START Information

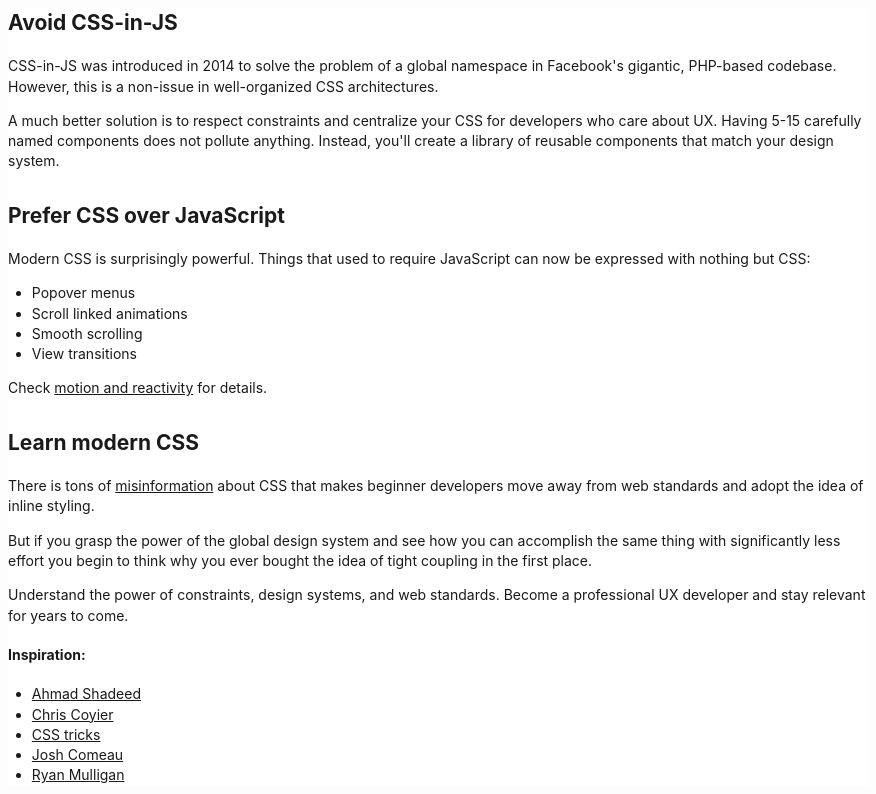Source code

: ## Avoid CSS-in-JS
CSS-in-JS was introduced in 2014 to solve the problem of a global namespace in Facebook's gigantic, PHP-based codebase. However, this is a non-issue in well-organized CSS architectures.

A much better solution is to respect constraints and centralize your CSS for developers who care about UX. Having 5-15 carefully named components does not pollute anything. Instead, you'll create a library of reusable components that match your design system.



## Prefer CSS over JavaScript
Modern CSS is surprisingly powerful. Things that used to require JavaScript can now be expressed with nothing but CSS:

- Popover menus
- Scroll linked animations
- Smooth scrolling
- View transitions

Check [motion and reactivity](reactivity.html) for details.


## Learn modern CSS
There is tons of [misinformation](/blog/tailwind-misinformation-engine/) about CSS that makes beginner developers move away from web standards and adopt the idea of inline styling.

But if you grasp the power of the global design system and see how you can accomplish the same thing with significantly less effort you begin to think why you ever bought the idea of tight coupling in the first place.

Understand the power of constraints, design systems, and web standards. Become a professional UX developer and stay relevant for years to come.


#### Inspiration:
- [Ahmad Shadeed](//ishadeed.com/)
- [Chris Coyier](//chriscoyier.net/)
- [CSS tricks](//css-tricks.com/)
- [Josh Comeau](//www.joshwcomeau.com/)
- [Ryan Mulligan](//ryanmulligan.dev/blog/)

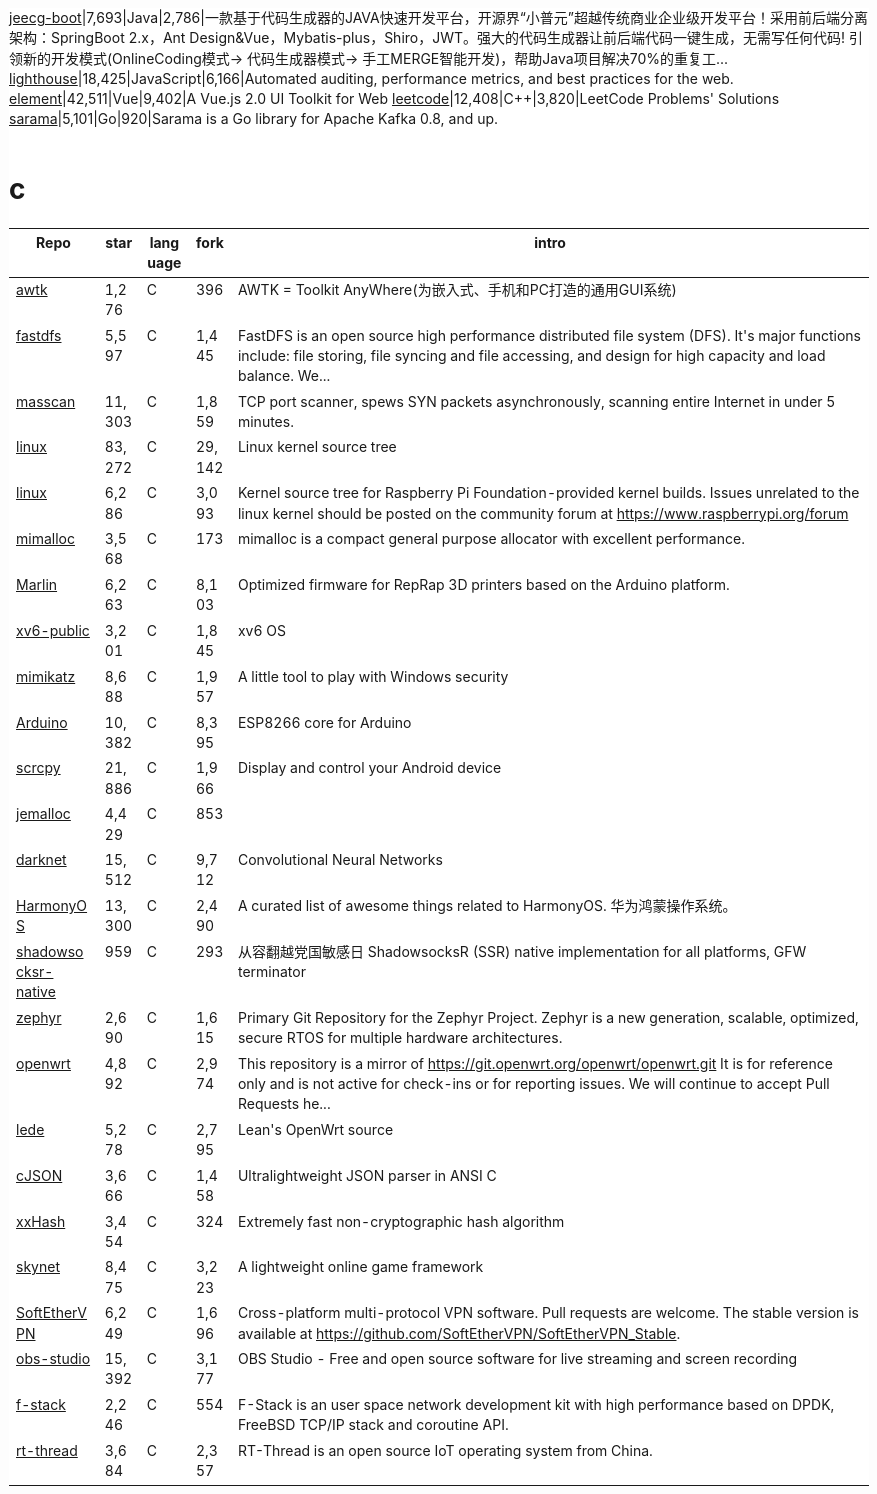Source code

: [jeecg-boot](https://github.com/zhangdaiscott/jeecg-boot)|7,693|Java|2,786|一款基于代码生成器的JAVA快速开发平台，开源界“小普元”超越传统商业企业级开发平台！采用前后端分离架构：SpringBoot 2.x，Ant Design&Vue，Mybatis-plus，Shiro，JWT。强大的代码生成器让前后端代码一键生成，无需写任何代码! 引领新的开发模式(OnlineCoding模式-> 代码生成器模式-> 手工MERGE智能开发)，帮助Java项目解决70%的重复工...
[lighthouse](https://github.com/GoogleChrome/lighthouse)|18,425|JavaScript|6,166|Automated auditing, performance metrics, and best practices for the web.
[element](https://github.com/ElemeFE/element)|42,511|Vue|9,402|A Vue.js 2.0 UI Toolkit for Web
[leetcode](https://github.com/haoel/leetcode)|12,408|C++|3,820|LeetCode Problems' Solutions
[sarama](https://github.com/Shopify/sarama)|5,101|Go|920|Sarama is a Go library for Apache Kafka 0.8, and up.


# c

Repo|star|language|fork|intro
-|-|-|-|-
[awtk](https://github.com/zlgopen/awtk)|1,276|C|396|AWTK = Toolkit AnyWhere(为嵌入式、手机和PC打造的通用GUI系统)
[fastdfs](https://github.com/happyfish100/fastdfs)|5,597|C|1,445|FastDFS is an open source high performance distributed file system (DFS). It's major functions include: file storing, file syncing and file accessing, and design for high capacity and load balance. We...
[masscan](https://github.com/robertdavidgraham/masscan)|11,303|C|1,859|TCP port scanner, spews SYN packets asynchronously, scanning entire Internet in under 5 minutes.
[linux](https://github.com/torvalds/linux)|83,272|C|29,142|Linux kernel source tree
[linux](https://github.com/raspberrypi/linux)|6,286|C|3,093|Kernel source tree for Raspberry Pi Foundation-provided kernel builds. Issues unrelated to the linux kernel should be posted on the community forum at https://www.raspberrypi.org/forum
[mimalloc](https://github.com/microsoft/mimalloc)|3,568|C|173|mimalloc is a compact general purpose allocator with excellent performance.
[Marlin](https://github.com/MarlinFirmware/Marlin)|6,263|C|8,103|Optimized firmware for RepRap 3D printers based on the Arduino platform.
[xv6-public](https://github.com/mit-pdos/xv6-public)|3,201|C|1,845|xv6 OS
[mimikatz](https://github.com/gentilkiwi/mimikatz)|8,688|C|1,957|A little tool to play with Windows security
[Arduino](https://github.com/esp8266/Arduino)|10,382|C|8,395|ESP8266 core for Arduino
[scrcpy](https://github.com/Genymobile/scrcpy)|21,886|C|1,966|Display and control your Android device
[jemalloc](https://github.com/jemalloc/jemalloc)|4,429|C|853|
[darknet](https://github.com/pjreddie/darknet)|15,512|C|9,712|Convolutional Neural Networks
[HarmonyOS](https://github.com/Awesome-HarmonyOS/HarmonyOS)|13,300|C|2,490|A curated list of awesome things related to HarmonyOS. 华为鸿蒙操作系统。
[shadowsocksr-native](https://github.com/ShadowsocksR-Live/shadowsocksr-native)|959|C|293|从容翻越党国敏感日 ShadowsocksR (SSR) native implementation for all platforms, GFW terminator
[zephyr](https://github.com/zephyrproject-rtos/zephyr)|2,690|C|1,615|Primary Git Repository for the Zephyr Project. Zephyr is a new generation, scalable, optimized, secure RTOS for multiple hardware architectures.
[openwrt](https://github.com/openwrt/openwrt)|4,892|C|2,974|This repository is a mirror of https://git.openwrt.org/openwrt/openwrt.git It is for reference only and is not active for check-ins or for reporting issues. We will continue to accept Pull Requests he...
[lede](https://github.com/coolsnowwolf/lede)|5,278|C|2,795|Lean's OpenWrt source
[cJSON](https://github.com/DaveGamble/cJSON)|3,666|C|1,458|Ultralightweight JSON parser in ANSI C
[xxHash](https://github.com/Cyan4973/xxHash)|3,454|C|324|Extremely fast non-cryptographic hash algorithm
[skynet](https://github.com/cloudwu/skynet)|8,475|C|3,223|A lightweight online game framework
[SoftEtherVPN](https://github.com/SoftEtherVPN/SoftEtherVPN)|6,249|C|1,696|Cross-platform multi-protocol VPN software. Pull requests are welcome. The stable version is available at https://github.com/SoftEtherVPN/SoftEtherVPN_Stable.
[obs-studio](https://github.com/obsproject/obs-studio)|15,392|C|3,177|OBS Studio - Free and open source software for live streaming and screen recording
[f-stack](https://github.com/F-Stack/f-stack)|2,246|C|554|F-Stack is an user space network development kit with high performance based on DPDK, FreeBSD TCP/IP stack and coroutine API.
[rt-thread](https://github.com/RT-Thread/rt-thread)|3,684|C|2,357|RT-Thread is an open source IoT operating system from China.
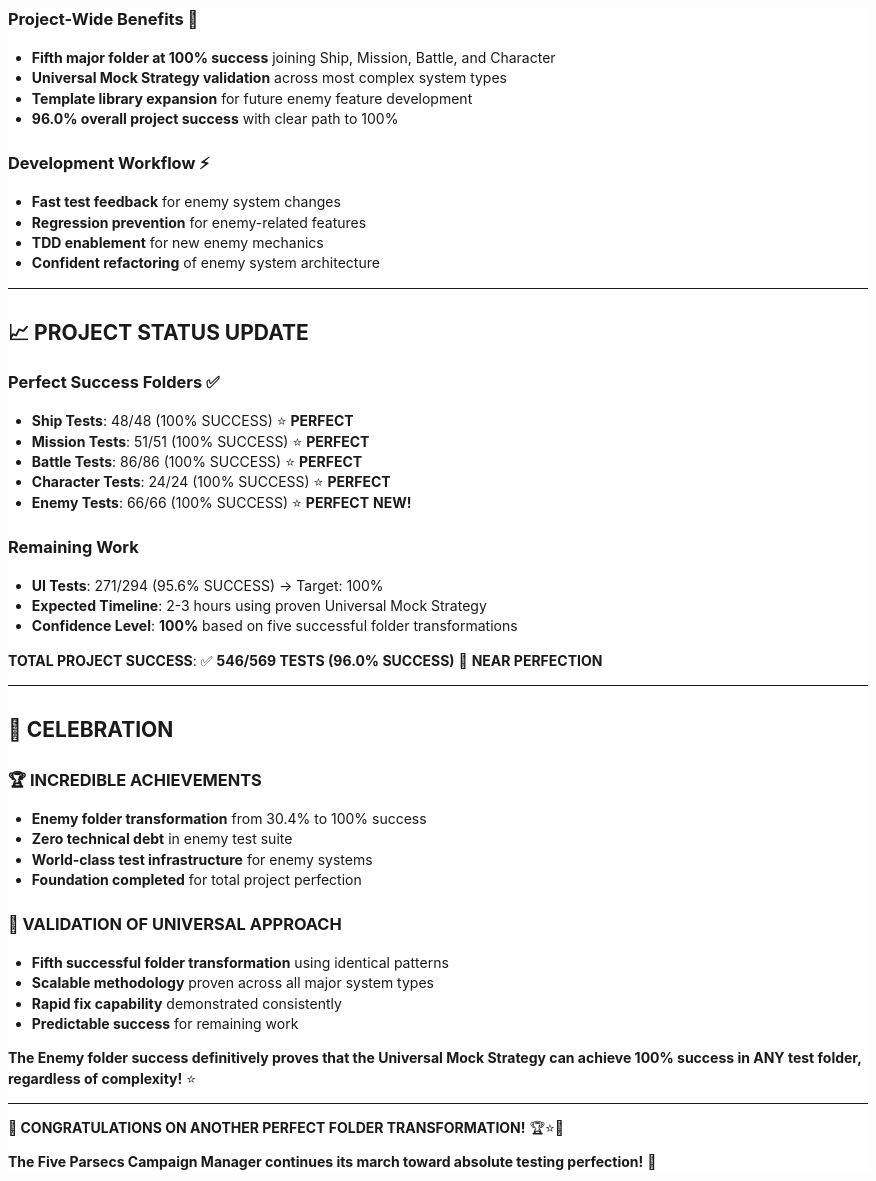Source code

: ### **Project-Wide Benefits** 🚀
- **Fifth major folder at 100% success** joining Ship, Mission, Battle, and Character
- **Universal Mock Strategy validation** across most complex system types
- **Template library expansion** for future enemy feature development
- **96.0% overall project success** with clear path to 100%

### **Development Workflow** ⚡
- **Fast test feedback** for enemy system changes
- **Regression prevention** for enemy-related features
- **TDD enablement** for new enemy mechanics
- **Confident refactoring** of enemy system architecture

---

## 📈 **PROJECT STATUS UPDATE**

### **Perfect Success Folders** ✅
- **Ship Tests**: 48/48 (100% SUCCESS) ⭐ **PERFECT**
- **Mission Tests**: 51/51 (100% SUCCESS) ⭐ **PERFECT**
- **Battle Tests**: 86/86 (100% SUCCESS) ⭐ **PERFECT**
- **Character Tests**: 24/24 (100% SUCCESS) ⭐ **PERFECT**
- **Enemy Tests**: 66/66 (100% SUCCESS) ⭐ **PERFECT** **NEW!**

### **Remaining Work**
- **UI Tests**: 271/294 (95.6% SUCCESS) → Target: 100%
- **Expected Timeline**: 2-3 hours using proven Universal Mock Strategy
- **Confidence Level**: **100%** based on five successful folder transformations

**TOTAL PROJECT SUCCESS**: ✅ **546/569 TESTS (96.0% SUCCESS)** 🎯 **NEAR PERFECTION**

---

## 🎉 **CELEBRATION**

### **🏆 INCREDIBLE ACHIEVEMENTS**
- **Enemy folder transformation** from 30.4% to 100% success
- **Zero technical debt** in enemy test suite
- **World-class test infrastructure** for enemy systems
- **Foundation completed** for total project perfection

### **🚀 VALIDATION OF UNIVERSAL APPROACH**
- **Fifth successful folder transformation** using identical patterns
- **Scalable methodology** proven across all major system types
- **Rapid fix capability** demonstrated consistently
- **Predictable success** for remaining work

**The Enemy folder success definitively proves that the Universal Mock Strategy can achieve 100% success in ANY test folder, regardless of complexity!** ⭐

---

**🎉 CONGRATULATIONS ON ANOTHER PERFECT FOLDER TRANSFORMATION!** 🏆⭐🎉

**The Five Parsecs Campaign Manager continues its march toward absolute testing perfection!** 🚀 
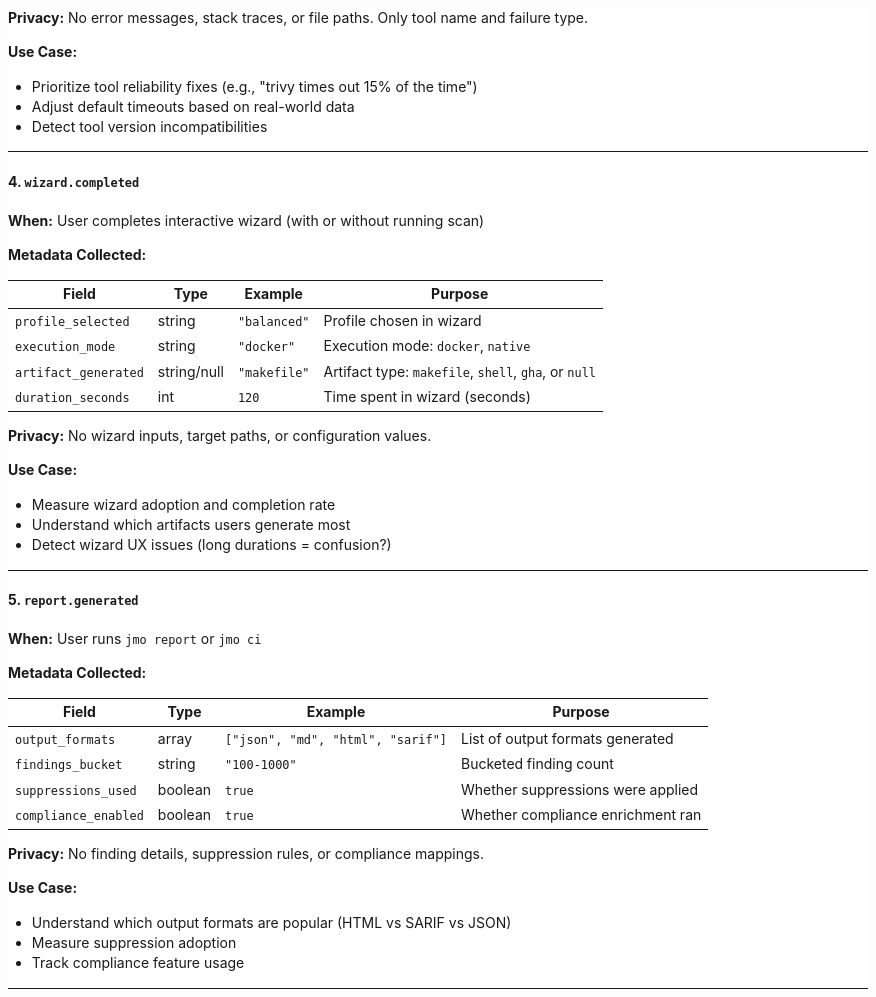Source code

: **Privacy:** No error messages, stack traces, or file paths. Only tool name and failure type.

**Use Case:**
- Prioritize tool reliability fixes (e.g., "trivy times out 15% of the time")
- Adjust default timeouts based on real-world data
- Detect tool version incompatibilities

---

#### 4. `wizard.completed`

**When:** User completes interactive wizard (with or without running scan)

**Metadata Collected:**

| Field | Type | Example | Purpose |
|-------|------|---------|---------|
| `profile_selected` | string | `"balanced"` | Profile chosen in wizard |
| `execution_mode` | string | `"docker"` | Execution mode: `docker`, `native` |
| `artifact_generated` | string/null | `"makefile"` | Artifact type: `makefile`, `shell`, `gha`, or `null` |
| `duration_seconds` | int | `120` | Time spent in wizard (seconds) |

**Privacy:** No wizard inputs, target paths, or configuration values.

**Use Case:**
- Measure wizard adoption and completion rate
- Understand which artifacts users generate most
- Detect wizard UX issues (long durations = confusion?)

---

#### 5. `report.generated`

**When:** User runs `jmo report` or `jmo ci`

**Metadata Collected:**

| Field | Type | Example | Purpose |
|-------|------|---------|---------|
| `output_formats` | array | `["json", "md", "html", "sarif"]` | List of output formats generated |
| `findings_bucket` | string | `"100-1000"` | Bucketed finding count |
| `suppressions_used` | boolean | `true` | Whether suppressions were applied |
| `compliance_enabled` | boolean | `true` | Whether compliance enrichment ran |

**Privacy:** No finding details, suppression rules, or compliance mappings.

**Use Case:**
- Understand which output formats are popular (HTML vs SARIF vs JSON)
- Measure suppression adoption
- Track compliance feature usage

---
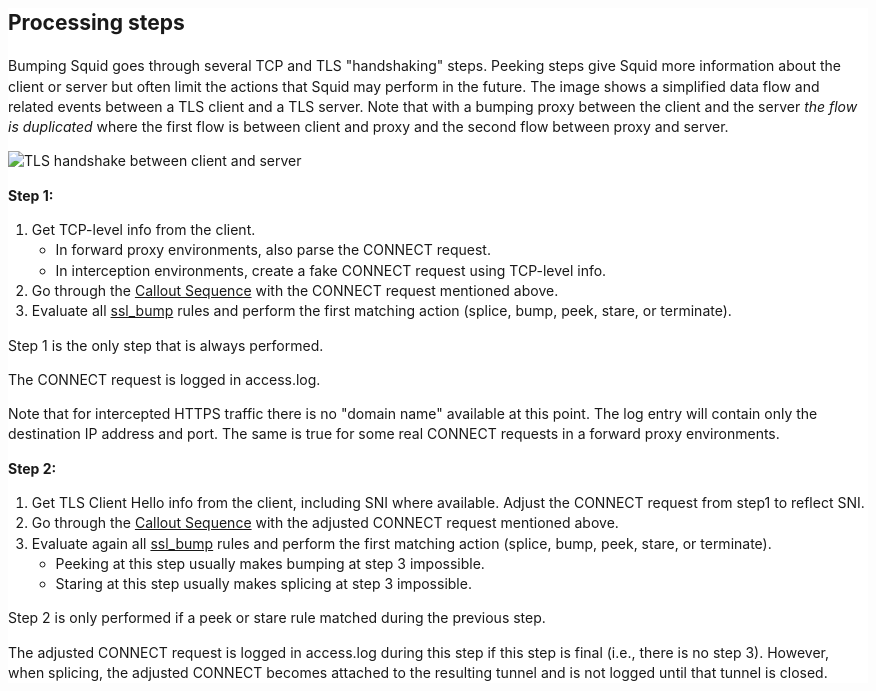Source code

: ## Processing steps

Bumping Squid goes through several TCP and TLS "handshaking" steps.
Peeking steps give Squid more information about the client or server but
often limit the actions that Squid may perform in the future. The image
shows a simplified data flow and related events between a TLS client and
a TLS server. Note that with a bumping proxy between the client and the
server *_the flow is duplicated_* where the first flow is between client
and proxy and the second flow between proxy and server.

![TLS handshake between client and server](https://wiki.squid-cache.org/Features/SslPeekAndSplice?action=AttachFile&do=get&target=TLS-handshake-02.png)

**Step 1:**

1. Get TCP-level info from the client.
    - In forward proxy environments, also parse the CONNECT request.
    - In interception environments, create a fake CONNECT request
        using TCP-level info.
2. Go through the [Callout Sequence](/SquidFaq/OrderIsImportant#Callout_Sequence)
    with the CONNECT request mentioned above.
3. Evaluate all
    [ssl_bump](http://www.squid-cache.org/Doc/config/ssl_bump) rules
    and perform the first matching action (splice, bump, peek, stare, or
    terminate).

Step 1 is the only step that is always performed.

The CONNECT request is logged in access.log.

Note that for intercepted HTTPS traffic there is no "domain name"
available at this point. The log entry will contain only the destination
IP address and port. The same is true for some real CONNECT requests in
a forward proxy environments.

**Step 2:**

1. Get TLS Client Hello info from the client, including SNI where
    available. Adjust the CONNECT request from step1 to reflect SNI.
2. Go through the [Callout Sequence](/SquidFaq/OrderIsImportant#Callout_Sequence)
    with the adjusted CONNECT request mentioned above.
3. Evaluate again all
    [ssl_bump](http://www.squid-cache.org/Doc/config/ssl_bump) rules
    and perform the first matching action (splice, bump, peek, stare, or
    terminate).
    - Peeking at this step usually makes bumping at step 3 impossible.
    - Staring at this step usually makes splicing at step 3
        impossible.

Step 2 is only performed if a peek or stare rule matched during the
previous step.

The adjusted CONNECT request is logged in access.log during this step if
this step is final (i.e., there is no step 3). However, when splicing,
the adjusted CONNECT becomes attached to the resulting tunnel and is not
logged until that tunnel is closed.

END Information

Task objective ::
Find each line in the records above that contains "proxy", and copy it.

Exercise response ::
a TLS server. Note that with a bumping proxy between the client and the
and proxy and the second flow between proxy and server.
    - In forward proxy environments, also parse the CONNECT request.
a forward proxy environments.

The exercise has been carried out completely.